The trial was completed on December 15, with the purpose of the digital currency to handle transactions and settlements of bank acceptance bills utilizing a digital ledger. The test run not only involved the central bank, but PBOC connected with several other financial institutions such as the Industrial and Commercial Bank of China, Bank of China, and the private bank WeBank.
The latest announcement came after initiation of the project as early as 2014 but was ramped up in January 2016 when the PBOC released a statement of discussions with Citibank and Deloitte regarding an infrastructure for a digital ledger. The motivation behind the interest was that digital currency would not only have the potential to reduce the cost of circulating currency, but also increase transparency and fight against financial crimes such as money laundering and tax evasion.
The currency will be asset-pegged by legal tender, most assumedly the Chinese Yuan. Perhaps in the future, this will lead to China being an entirely cashless society. This announcement promptly follows the tightening of the regulation of major Chinese Bitcoin exchanges; China may have been trying to reduce the popularity of Bitcoin to facilitate the adoption of their digital currency instead.
Also, the China Securities Journal reports that in March 2017, we will see the official launch of a digital currency research institute. Recruitment has been going on since November for people skilled in big-data systems, cryptography, and blockchain technology. As China’s financial sector is playing catch up with the rest of the world in regards to R&D of blockchain technology, we should see a rapid influx of blockchain projects based out of China.

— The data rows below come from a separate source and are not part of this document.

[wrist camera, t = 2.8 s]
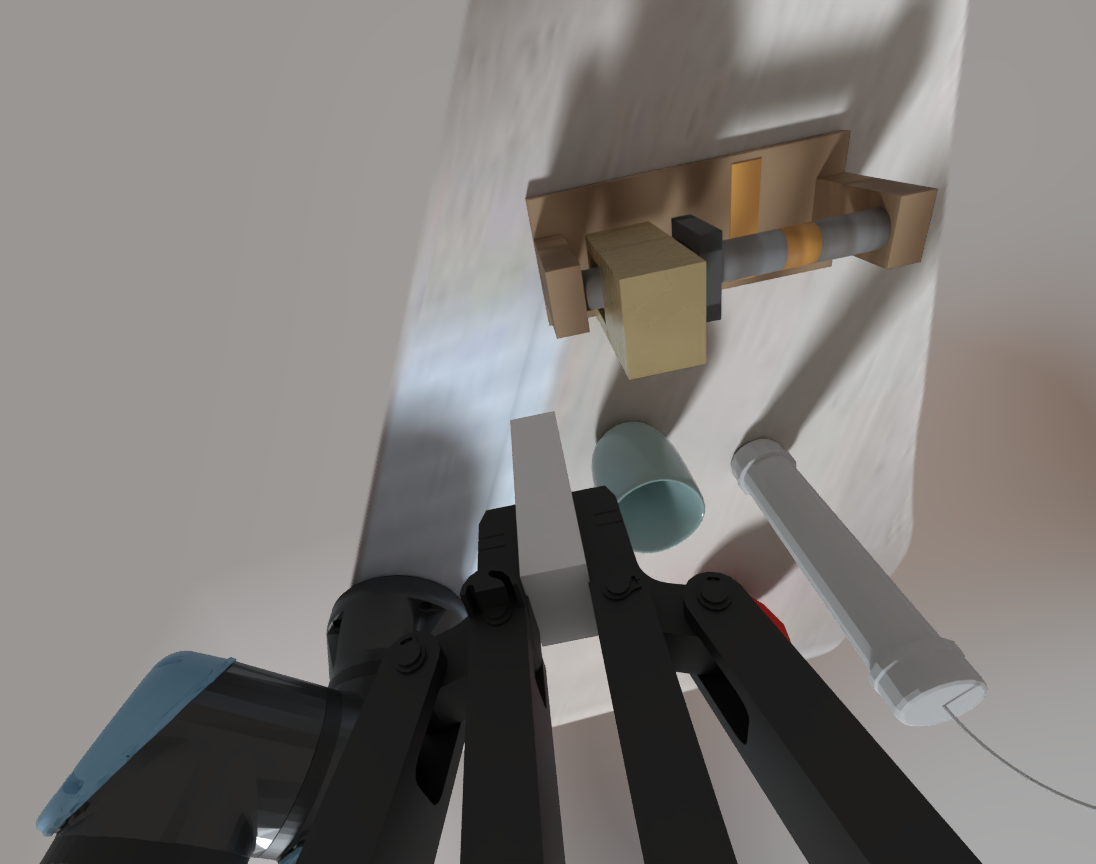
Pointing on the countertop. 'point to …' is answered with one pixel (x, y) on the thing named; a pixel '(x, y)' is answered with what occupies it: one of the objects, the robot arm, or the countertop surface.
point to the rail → (734, 218)
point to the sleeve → (650, 298)
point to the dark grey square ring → (703, 256)
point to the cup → (648, 486)
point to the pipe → (864, 599)
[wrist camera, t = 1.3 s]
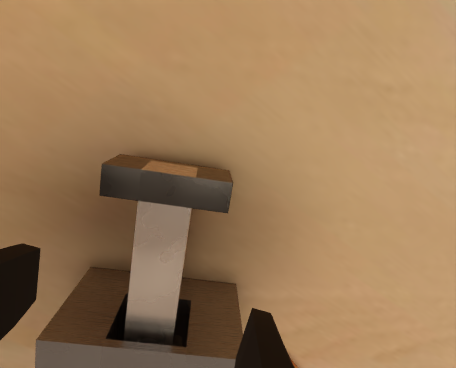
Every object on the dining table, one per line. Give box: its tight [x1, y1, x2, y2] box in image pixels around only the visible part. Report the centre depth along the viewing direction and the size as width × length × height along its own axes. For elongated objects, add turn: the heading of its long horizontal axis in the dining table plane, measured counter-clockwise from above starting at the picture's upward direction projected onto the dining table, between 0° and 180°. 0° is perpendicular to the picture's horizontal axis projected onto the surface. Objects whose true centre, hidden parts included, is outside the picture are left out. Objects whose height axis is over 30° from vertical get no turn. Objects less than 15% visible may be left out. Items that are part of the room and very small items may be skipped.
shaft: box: [100, 154, 233, 346], centre depth 19 cm, size 6×23×3 cm, turn 171°
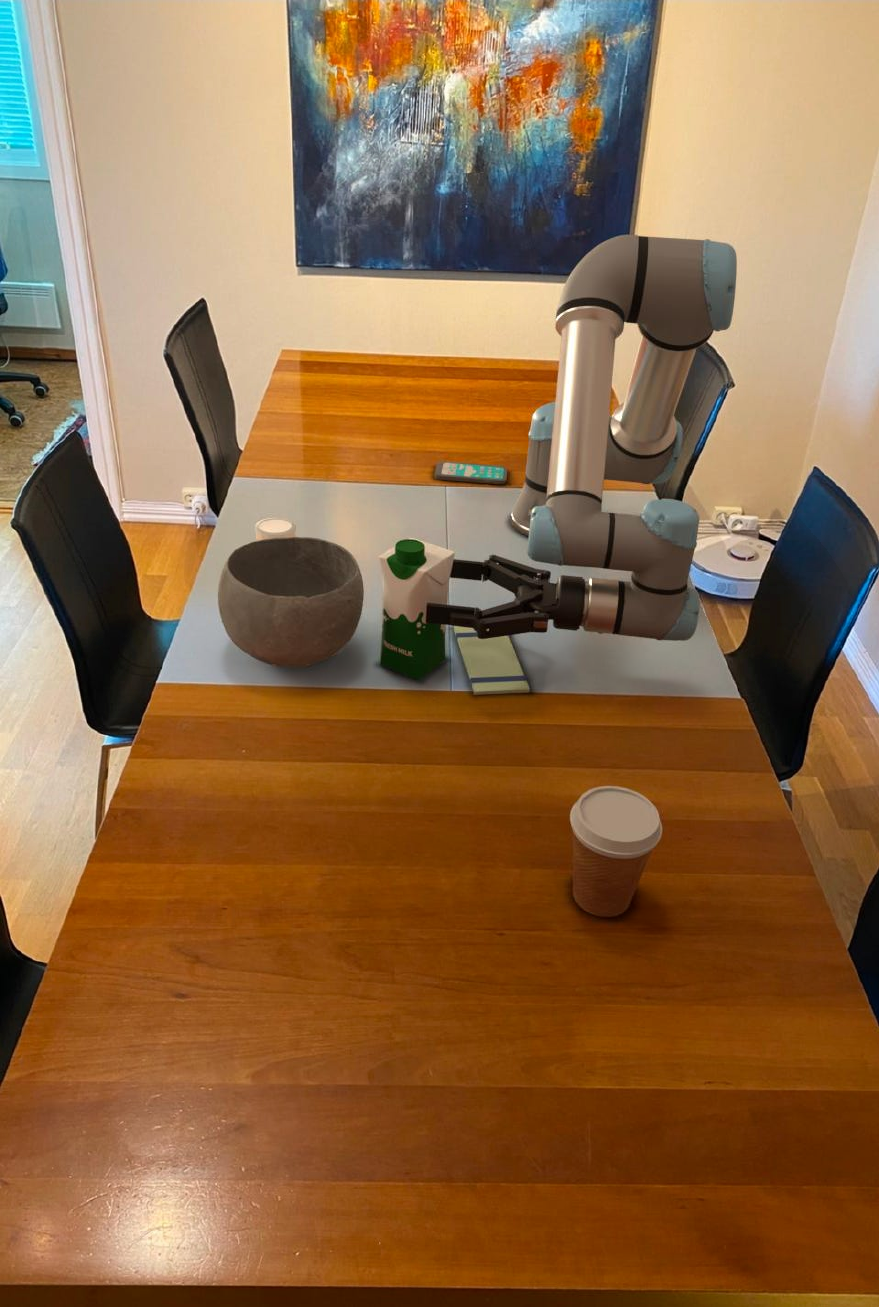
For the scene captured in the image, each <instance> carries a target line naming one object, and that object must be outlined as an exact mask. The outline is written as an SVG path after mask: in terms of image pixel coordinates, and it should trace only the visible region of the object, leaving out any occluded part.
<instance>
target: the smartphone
mask: <svg viewBox="0 0 879 1307" xmlns="http://www.w3.org/2000/svg"><path fill="white" fill-rule="evenodd" d="M433 476H434V479H436V480H440V481H441V480H443V481H454V482H466V483H467V482H468V483H477V484H478V483H479V484H491V485H492V484H493V485H505V484H507V479H508V467H506V466H504V465H495V464H482V463H469V462H457V461H438V462H437V463H436V466H435V471H434V475H433Z"/></svg>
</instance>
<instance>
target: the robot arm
mask: <svg viewBox="0 0 879 1307" xmlns="http://www.w3.org/2000/svg"><path fill="white" fill-rule="evenodd" d="M737 260H738V258H737V252H736V250H735V248H734V247H733V246H732V245H731V244H730V243H727V242H721V241H715V240H710V239H709V238H708V239H706V238H705V239H693V238H678V237H661V236H659V237H658V236H643V235H638V234H621V235H618V236H613V237H612V238H609V239H606V240H605V241H603V242H601V243H599V244H598V245H596V246H595V247H594V248H592V249H591V250H590V251H589V252H587V254H585V255H584V256H583V258H582V259H581V260H580V261H579V262H578V263H577V264H576V266H574V268H573V270H572V271H571V273H570V274H569V276H568V278H567V279H566V281H565V284H564V285H563V288H562V290H561V293H560V295H559V298H558V302H557V307H556V313H555V324H554V325H555V330H556V332H557V334H558V335H559V336H560V337H561V338H560V346H559V347H560V348H559V358H558V369H557V379H556V392H555V401H552V402H549V403H546V404H543V405H541V406H539V407H538V408H537V409H536V410H535V411H534V413H533V414H532V416H531V417H532V418H531V423H530V429H529V431H528V438H529V441H528V450H527V457H526V458H527V459H526V467H525V474H524V476H525V477H524V484H523V486H522V488H521V491H520V493H519V495H518V497H517V499H516V501H515V504H514V506H513V508H512V511H511V518H510V524H511V526H512V527H513V528H514V529H515V530H516V531H517V532H518V533H520V534H522V535H524V536H526V537H527V538H528V539H527V549H526V550H527V555H528V556H527V557H529V559H530V560H531V561H534V562H538V563H544V564H549V565H550V564H551V565H556V566H560V567H562V566H568V567H581V568H595V569H604V570H613V571H624V572H631V576H630V580H631V581H625V580H617V579H607V578H596V577H590V578H589V579H588V581H586V579H585V578H584V577H583V576H575V575H567V574H566V575H565V574H562V575H561V574H560V575H559V576H558V578H557V581H556V583H554V582H551V577H552V576H551V575H552V572H551V570H547V569H541V568H535V567H533V566H529V565H526V564H523V563H520V562H517V561H514V560H511V559H508V558H506V557H502V556H499V555H496V554H490V555H489V556H488V559H485V560H484V561H478V560H477V561H476V560H467V559H456V558H454V560H453V564H452V569H451V574H450V579H458V580H459V579H460V580H469V581H480V582H483V583H484V582H487V581H490V582H491V583H493V584H495V585H497V586H499V587H501V588H503V589H504V590H506V591H509V592H511V593H512V594H514V597H515V598H514V599H513V601H509V602H506V603H503V604H498V605H496V606H492V607H489V608H485V609H481V608H479V607H478V606H476V607H472V606H463V605H455V604H454V605H453V604H447V605H445V604H435V603H427V607H426V623H433V624H443V625H446V626H452V627H454V626H458V627H468V628H474V631H477V633H478V634H477V637H478V638H479V639H488V638H495V637H501V636H515V635H521V634H529V633H540V634H545V633H547V632H548V626H549V620H551V621H552V626H553V628H554V629H557V630H565V631H578V630H580V629H581V627H582V629H583V631H584V632H586V633H587V632H589V633H597V634H599V635H602V634H608V635H610V634H612V635H617V636H627V637H634V638H642V639H652V640H656V641H674V642H675V641H676V642H677V641H682V642H684V641H688V640H690V639H691V638H692V637H693V636H694V635H695V632H696V630H697V626H698V624H699V623H698V622H699V613H700V602H701V601H700V594H699V592H698V590H697V589H695V588H692V587H689V586H688V581H689V576H690V572H691V567H692V564H693V559H694V554H695V551H696V548H697V547H698V546H697V545H698V543H697V542H698V540H697V539H698V534H699V525H700V515H699V512H698V510H696V509H695V508H694V507H693V506H692V505H690V504H689V503H686V502H685V501H681V500H678V499H672V498H661V499H652V500H649V501H648V502H647V503H645V505H644V507H643V508H642V509H643V510H642V511H641V513H640V515H639V514H629V513H618V512H605V511H602V505H603V494H604V481H614V482H615V481H617V482H626V483H635V484H636V483H637V484H641V485H651V484H655V485H660V484H664V483H666V482H668V481H669V480H670V479H671V478H672V476H673V475H674V473H675V471H676V468H677V466H678V464H679V463H678V462H679V458H680V456H681V451H682V447H683V446H682V445H683V436H684V435H683V432H684V431H683V427H682V424H681V422H679V421H678V420H677V419H676V417H675V412H676V410H677V406H678V404H679V400H680V398H681V395H682V392H683V389H684V386H685V384H686V381H687V377H688V375H689V372H690V369H691V366H692V363H693V360H694V357H695V355H696V351H697V349H699V348H701V347H703V345H705V344H706V343H707V342H708V341H710V339H711V338H712V335H713V333H714V332H720V331H727V330H728V329H730V327H731V324H732V320H733V314H734V307H735V299H736V286H737V272H738V270H737V268H738V261H737ZM625 323H626V324H636V326H637V329H638V331H639V334H641V339H640V341H639V345H638V349H637V353H636V357H635V361H634V364H633V367H632V371H631V375H630V380H629V384H628V387H627V392H626V396H625V399H624V402H622V403H621V404H620V405H619V406H618V407H616V409H615V410H614V411H613V413H612V414H610V410H611V398H612V386H613V373H614V372H613V371H614V361H615V351H616V340H617V339H618V338H619V337H620V336H621V335H622V334H623V333H624V330H625V329H624V328H625ZM487 629H489V631H487Z"/></svg>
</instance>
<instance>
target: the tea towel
mask: <svg viewBox="0 0 879 1307" xmlns="http://www.w3.org/2000/svg"><path fill="white" fill-rule="evenodd" d="M453 631H454V634H455V638H456V641H457V644H458V647H459V651H460V654H461V656H462V659H463V663H464V666H465V670H466V673H467V676H468V678H469V682H470V685H471V688H472V691H473V695H475V696H478V695H480V696H481V695H503V694H523V693H525V694H527V693H530V690H531V689H530V686H529V683H528V681H527V678H526V676H525V674H524V671H523V670H522V667H521V666H522V665H521V664H520V661H519V659H518V656H517V654H516V650H515V649H514V646H513V644H512V642H511V639H510V635H508V636H501V637H495V638H488V639H479V638H478V637H477V634H478V633H477V631H474V628H468V627H458V626H453ZM487 631H489V629H487Z"/></svg>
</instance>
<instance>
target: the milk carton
mask: <svg viewBox="0 0 879 1307" xmlns="http://www.w3.org/2000/svg"><path fill="white" fill-rule="evenodd" d="M455 554H456V551H454V550H450V549H448V548H444V547H442V546H439V545H436V544H433V543H429V542H426V541H423V540H420V539H418V538H416V537H415V538H414V537H408V538H405V539H400V540H397V542H396V543H395V545H394V546H393V547H392V548H389V549H388V550H387V551H385V552H383V553H382V554H380V555H379V564H380V569H381V574H382V609H381V610H382V612H381V638H380V639H381V640H380V655H379V656H380V657H379V665H380V666H381V667H384V668H387V669H389V670H391V671H394V672H396V673H399V674H402V675H404V676H406V677H409V678H411V679H414V680H416V681H418V682H420V681H421V680H422V679H423V678H425V677H426V676H428V674H430V673H431V672H432V671H433V670H435V669H436V668H437V667H438V666H440V665H441V664H442V663H443V662H445V661H446V632H447V631H446V628H447V625H443V624H433V623H426V607H427V603H435V604H445V605H448V601H449V600H448V599H449V585H450V579H451V578H450V574H451V569H452V564H453V560H454V559H455Z"/></svg>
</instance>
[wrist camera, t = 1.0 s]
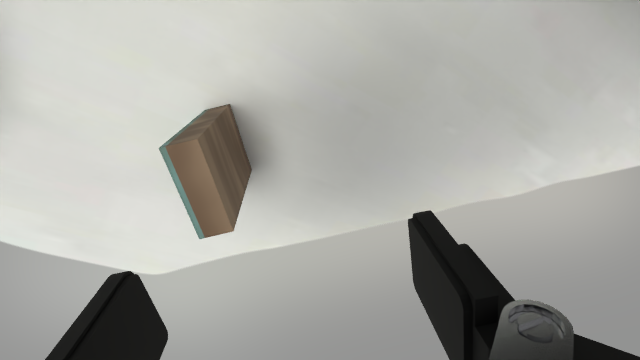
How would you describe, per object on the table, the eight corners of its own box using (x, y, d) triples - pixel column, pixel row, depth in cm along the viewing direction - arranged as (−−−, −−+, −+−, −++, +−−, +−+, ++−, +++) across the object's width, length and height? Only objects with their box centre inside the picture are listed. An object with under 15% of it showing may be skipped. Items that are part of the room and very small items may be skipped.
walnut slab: (229, 104, 32) (197, 138, 21) (251, 169, 34) (233, 231, 23) (204, 110, 32) (158, 148, 21) (228, 175, 34) (199, 239, 23)
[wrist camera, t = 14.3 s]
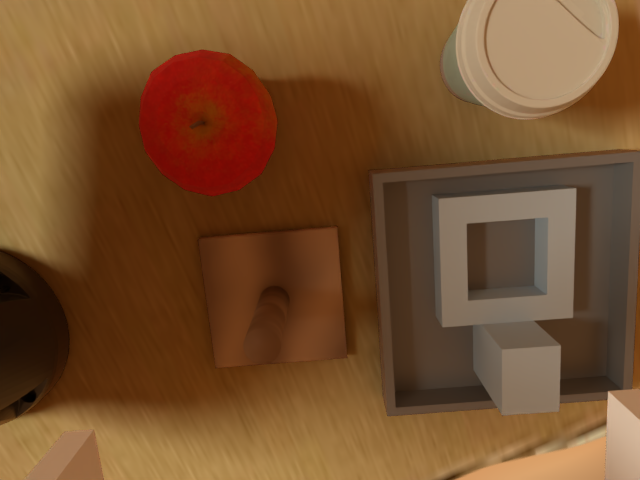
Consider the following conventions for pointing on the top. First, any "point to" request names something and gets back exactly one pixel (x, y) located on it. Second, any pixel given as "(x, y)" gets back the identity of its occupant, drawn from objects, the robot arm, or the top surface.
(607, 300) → the tray
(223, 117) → the apple
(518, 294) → the ring
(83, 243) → the top surface
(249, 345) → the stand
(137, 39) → the top surface
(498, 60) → the coffee cup
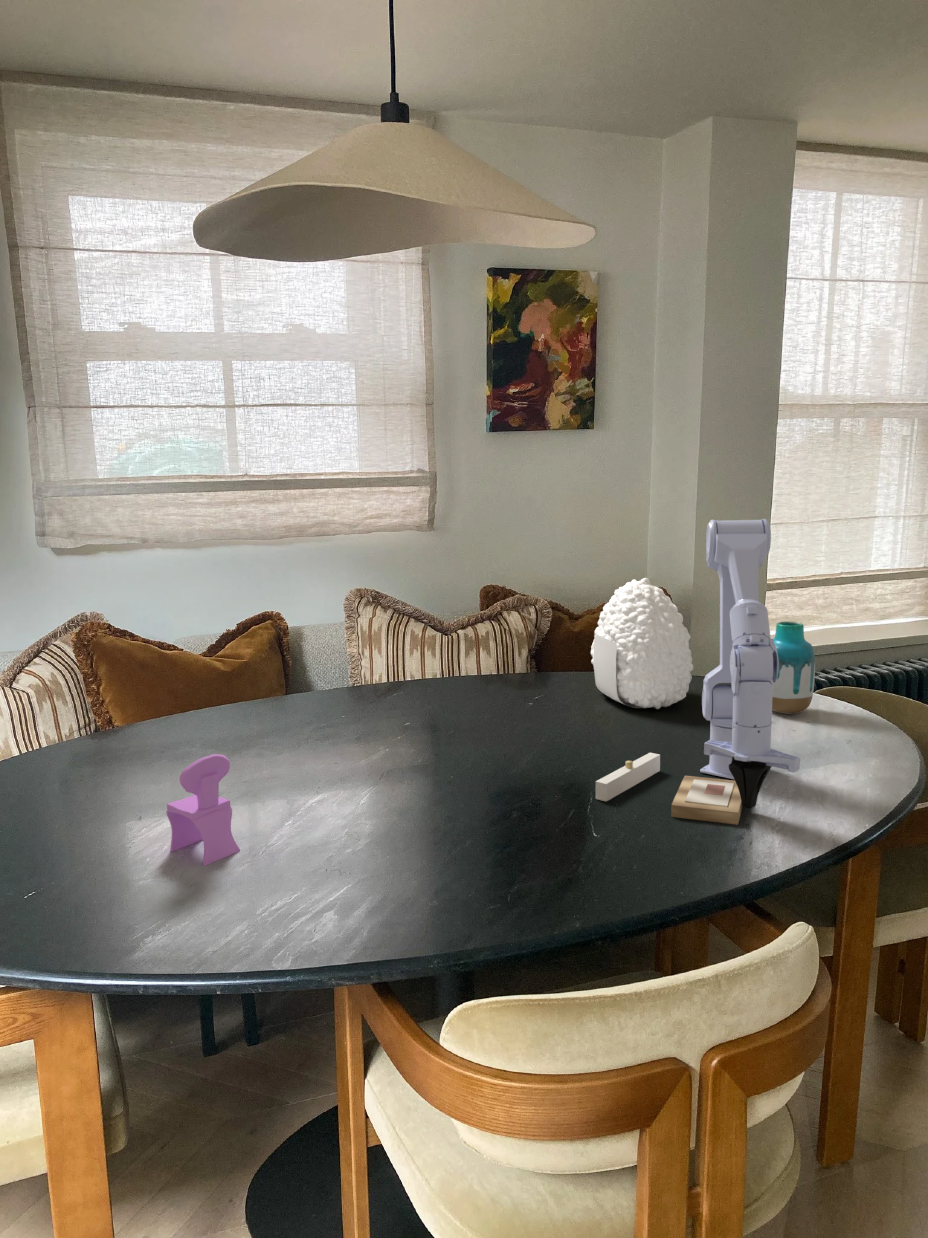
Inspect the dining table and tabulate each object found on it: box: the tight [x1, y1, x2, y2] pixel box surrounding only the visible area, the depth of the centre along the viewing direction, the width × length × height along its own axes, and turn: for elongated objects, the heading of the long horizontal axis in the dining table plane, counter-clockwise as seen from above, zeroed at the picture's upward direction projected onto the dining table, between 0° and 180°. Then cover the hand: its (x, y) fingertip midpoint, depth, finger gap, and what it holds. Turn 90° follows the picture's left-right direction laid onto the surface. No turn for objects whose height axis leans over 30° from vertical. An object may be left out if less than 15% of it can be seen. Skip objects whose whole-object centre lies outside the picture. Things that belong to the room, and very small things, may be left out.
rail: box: [595, 752, 661, 802], centre depth 160 cm, size 18×2×4 cm, turn 140°
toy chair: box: [165, 753, 241, 867], centre depth 137 cm, size 8×9×15 cm
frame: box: [670, 775, 743, 825], centre depth 151 cm, size 14×10×3 cm
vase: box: [771, 620, 816, 715], centre depth 198 cm, size 11×11×19 cm
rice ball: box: [590, 577, 694, 710], centre depth 210 cm, size 28×19×28 cm
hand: (749, 806), depth 147 cm, fingers closed
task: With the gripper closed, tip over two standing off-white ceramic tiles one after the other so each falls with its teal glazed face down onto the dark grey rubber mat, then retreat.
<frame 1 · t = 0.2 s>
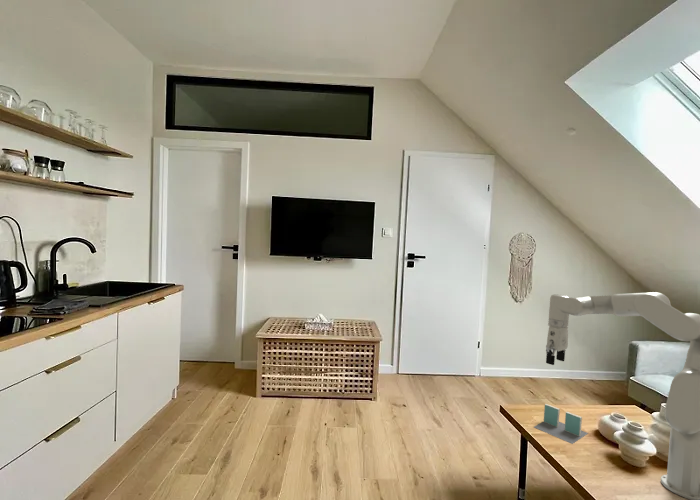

If executed correctly, this may allow China establish its dominance in the financial sector globally. While four of the five largest banks by capital are Chinese, many still use outdated methods such as faxes and chop stamps to verify documents. In a globalized world where transactions are expected to be settled and cleared in as little time as possible, the investing into blockchain system may prove to be the invigoration that China’s financial system desperately needs.
“China is really interested in the blockchain,” Brian Behlendorf, executive director of the Hyperledger Project, one of the biggest global blockchain projects, told Reuters. “They’re looking at this as a leapfrog technology. Can you take a very backward, very paper based market, and reinvent that using blockchain?”